Connecting to JSON using the client-side parser
This guide describes how to connect Flexmonster UI to your JSON data. You can connect Flexmonster to remote or inline JSON data.
Prerequisites
- An application with Flexmonster embedded into it. See the installation guide.
Connect to remote JSON data (from a file or a server-side script)

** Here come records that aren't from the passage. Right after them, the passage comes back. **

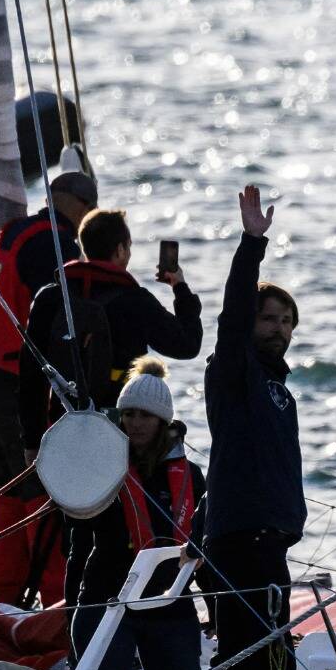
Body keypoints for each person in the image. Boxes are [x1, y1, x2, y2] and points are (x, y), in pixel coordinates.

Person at [14, 205, 205, 607]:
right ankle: (137, 612)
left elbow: (30, 375)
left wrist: (32, 440)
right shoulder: (133, 299)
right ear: (121, 250)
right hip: (124, 434)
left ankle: (76, 629)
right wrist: (179, 288)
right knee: (123, 531)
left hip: (69, 428)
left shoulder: (52, 296)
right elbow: (188, 344)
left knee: (79, 534)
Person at [188, 185, 306, 670]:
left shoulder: (278, 390)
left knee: (269, 658)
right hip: (238, 542)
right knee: (248, 658)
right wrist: (251, 244)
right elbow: (234, 311)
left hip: (268, 544)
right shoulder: (234, 372)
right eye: (269, 317)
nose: (278, 327)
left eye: (287, 321)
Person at [63, 359, 205, 670]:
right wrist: (73, 615)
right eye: (127, 414)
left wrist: (216, 612)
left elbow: (202, 556)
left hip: (170, 604)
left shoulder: (192, 476)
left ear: (163, 421)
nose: (134, 422)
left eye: (143, 415)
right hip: (108, 602)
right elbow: (76, 548)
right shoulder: (100, 470)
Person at [0, 168, 96, 606]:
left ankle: (3, 598)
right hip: (17, 381)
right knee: (43, 495)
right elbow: (59, 318)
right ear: (82, 207)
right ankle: (54, 601)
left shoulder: (18, 231)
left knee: (6, 496)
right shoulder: (55, 243)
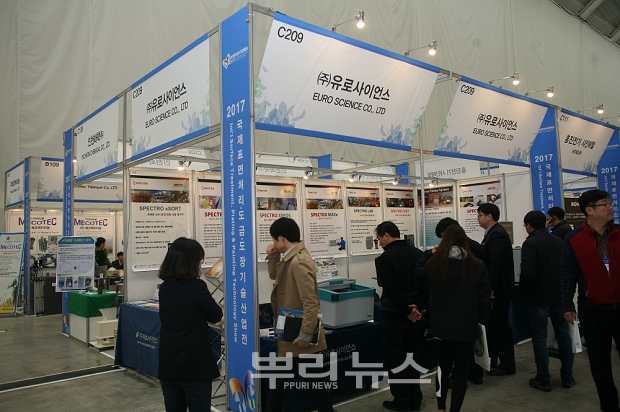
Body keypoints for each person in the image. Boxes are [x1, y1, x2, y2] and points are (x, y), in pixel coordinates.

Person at [417, 225, 491, 412]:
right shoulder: (477, 265)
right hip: (467, 325)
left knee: (442, 368)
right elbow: (484, 298)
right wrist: (481, 320)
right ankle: (454, 409)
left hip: (441, 325)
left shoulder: (435, 264)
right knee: (461, 372)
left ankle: (441, 407)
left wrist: (429, 253)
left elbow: (419, 272)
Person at [266, 217, 334, 412]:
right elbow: (275, 276)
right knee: (283, 384)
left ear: (281, 238)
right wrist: (273, 256)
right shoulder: (290, 257)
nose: (273, 243)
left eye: (274, 239)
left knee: (312, 386)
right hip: (289, 331)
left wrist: (305, 334)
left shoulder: (299, 261)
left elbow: (311, 301)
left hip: (298, 333)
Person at [561, 189, 620, 411]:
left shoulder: (619, 234)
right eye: (605, 204)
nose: (610, 207)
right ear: (589, 210)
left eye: (609, 203)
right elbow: (567, 275)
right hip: (593, 310)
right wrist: (567, 305)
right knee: (600, 365)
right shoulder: (574, 239)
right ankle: (609, 406)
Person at [158, 237, 223, 412]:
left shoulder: (164, 288)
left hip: (169, 362)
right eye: (199, 260)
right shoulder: (196, 287)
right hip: (194, 364)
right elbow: (215, 314)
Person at [520, 211, 574, 392]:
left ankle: (543, 378)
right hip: (559, 296)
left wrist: (524, 289)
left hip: (538, 298)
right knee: (563, 335)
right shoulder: (559, 242)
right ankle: (567, 376)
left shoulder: (530, 243)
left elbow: (528, 272)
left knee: (539, 337)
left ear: (529, 226)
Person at [374, 221, 425, 411]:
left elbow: (390, 289)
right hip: (416, 315)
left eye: (379, 239)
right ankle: (415, 398)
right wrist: (417, 307)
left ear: (387, 235)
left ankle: (402, 399)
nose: (379, 243)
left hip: (395, 315)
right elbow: (426, 285)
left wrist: (406, 310)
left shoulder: (385, 258)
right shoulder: (418, 253)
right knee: (413, 356)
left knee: (397, 358)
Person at [477, 203, 516, 376]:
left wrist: (491, 288)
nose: (478, 218)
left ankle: (506, 364)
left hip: (499, 291)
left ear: (489, 216)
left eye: (480, 215)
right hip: (498, 289)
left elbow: (495, 264)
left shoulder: (497, 234)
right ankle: (494, 361)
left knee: (500, 327)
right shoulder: (492, 233)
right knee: (495, 327)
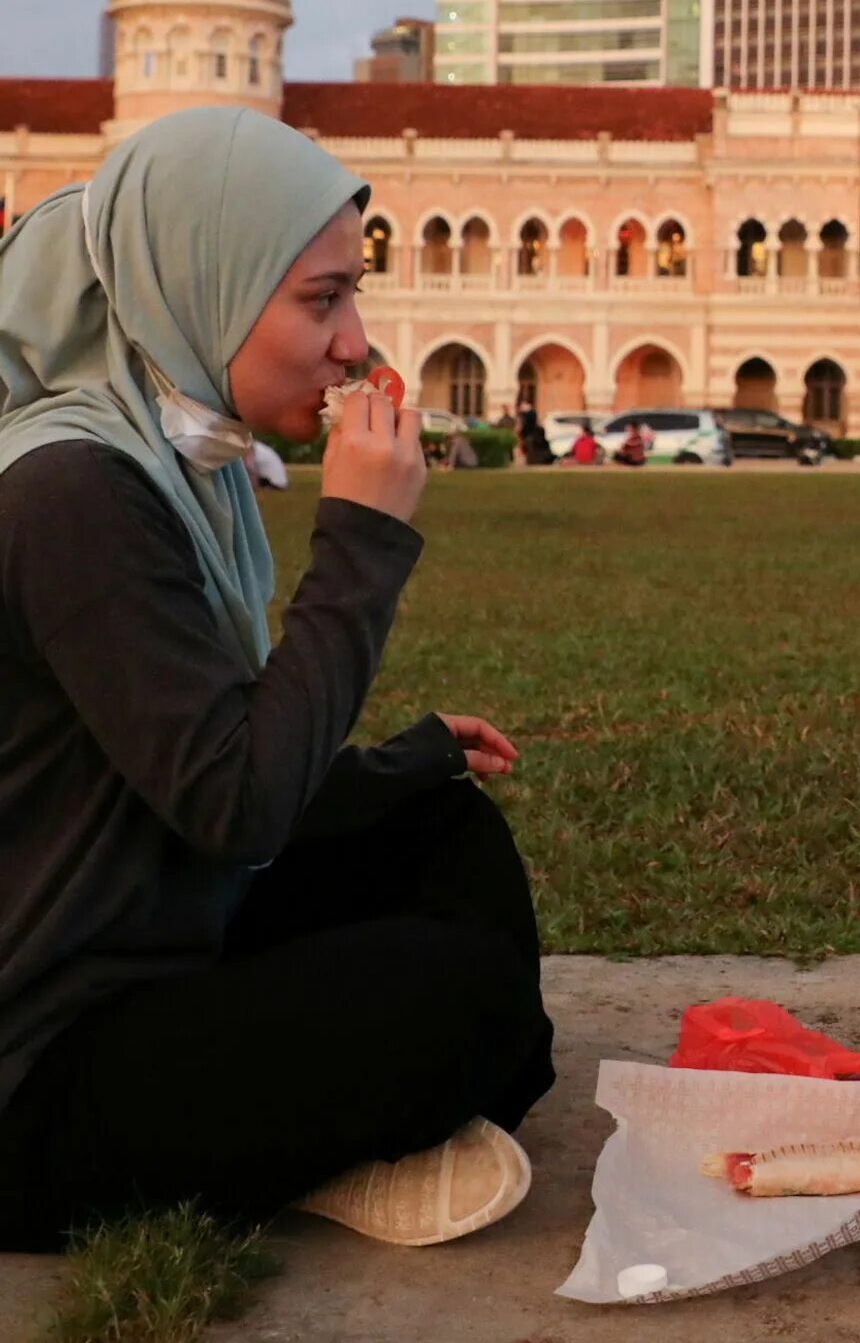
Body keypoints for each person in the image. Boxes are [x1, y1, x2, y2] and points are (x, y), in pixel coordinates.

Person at [0, 106, 554, 1253]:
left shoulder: (166, 459)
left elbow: (192, 765)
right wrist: (360, 540)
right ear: (194, 289)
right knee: (457, 996)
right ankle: (327, 1142)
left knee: (442, 833)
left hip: (160, 925)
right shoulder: (73, 493)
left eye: (352, 294)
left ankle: (337, 1127)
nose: (357, 342)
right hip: (42, 1067)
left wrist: (401, 765)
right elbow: (235, 804)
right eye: (320, 300)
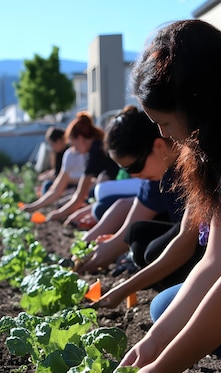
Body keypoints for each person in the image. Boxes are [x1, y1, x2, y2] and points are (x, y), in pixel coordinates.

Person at [116, 19, 221, 373]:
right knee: (166, 309)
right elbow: (214, 261)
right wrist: (151, 347)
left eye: (164, 123)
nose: (166, 135)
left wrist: (165, 371)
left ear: (198, 102)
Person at [77, 105, 203, 276]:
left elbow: (187, 240)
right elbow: (130, 223)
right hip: (188, 240)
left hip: (205, 248)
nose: (134, 175)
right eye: (127, 170)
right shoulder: (156, 175)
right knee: (138, 236)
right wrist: (91, 248)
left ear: (158, 145)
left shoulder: (194, 166)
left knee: (150, 253)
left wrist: (124, 289)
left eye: (135, 166)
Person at [45, 111, 120, 222]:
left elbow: (80, 196)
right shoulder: (98, 146)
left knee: (98, 201)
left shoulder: (96, 153)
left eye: (73, 144)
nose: (74, 149)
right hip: (120, 186)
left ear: (80, 138)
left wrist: (58, 215)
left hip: (122, 187)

To connect to your JSON data by URL, specify the URL in the dataset.dataSource.url property in the state object:
const state = {
id: "fm-state",
dataset: {
dataSource: {
type: "json",
url: "https://cdn.flexmonster.com/data/retail-data.json"
}
}
};
const flexmonster = fm3.Controls.Flexmonster("#pivot-container", {
state: state
});
Connect to inline JSON data
To connect to your inline JSON data, specify it in the dataset.dataSource.data property in the state object:
const state = {
id: "fm-state",
dataset: {
dataSource: {
type: "json",
data: [
{
"Country" : "Canada",
"State" : "Ontario",
"City" : "Toronto",
"Price" : 174
}
]
}
}
};
const flexmonster = fm3.Controls.Flexmonster("#pivot-container", {
state: state
});
Load JSON data without field names
When Flexmonster parses a JSON array of arrays, it by default considers that the first array in the data contains field names. This may lead to incorrect parsing of data without field names. For example:
[
["Accessories", "red", "Australia", 174],
["Components", "blue", "France", 768],
["Clothing", "green", "Canada", 512]
]
Here, Accessories
, red
, Australia
, and 174
will be treated as field names, while other data records will be parsed as field values.
To parse such data correctly, set the dataSource.parser.dataHasHeader property to false
when connecting to JSON data:
dataSource: {
type: "json",
url: "<url to the file>",
parser: {
dataHasHeader: false
}
}
Flexmonster will now treat all data records in the file as field values. In this case, field unique names in the component will be field 0
, field 1
, etc.
Note Do not set parser.dataHasHeader
to false
if your data contains the embedded metadata.